Given these intuitions, we can try to understand what the VQ-VAE does: It is a variational autoencoder, meaning it maps inputs into a latent space and reconstructs them probabilistically, but at the same time it also performs vector quantization on that latent state!
That means that the VQ-VAE learns a mapping from inputs to latent representations and then in turn maps these representations to their respective nearest prototype representation. The decoder then has to learn to reconstruct the input from this prototype.
Encoder, decoder and prototypes (called embeddings in the paper) are learned more or less simultaneously, such that the encoder can learn to map similar inputs to the same prototype and the prototypes can match the density of latent representations.
Going back to our semiotic model, we now start to see many parallels. We could for instance take a photo of a dog (referent) with our smartphone, which would yield a digital encoding of what that dog looks like (reference).
We can now view the VQ-VAE as an act of communication between the encoder and decoder networks. The encoder gets the image of the dog (which is as adequate a reference as any digital photo arguably) and has to find a correct symbol to facilitate successful communication.

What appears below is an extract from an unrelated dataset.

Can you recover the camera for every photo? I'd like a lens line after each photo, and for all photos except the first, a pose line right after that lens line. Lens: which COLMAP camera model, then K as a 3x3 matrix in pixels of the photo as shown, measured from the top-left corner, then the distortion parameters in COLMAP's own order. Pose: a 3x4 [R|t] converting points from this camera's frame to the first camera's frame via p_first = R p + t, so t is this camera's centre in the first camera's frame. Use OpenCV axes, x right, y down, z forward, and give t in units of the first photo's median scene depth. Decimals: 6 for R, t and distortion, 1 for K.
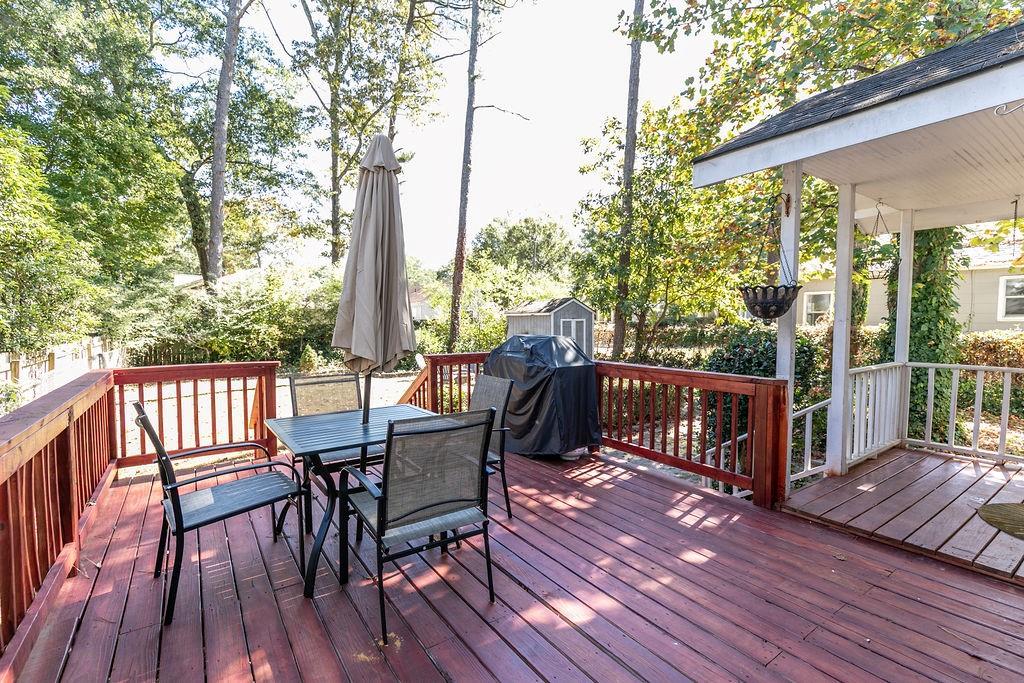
lens RADIAL K [[459.0, 0, 514.8], [0, 459.0, 343.9], [0, 0, 1]] dist [0.006607, -0.001447]
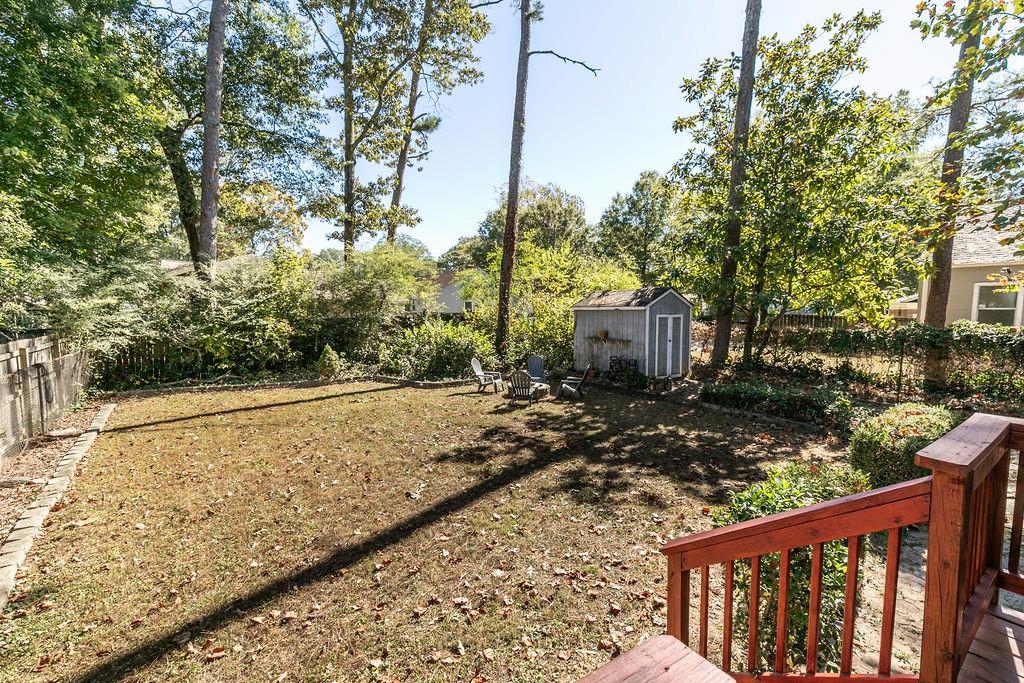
lens RADIAL K [[459.0, 0, 518.4], [0, 459.0, 344.7], [0, 0, 1]] dist [0.006607, -0.001447]
pose [[0.999828, 0.005681, 0.017630, -0.122108], [-0.006021, 0.999796, 0.019266, -0.014052], [-0.017517, -0.019369, 0.999659, 0.183177]]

It therefore has to map the input (reference) to the correct prototype (symbol) in the latent space (vocabulary), such that the decoder can map it back to an image (reference) which is as close as possible to the input.
It should be emphasized that the encoder and decoder learn the symbols and the mappings to the references at the same time, much like two children inventing their own words for objects and sharing them by pointing at the respective things. If news about neural networks inventing their own secret language would ever be appropriate, they should report about the VQ-VAE!
Notably, because of the vector quantization’s density matching property, the learned symbols are dependent on the input distribution: A VQ-VAE trained with many pictures of dogs and only a few pictures of cats might invent numerous symbols for different kinds of dogs, but only a handful of symbols for cats, much like human dog breeders with their specialized vocabulary or graphics designers who have many names for different color nuances, because they encounter these kinds of referents and references more often.
We can therefore conclude that the vector quantised variational autoencoder with its discrete latent representations can be described in the terminology of the semiotic triangle and is therefore arguably the deep learning model with the closest similarity to human communication. This suggests many exciting avenues for research, for instance regarding the interpolation between different prototypes in the VQ-VAE’s latent space and how this operation could be understood semiotically.
Another interesting idea would be to use the VQ-VAE for human language instead of images. This has indeed been tried by the authors of the paper and led to an unsupervised discovery of certain phonemes in speech data.
Future research regarding the VQ-VAE and similar models promises deeper insights into semiotically plausible data encoding and generative modeling.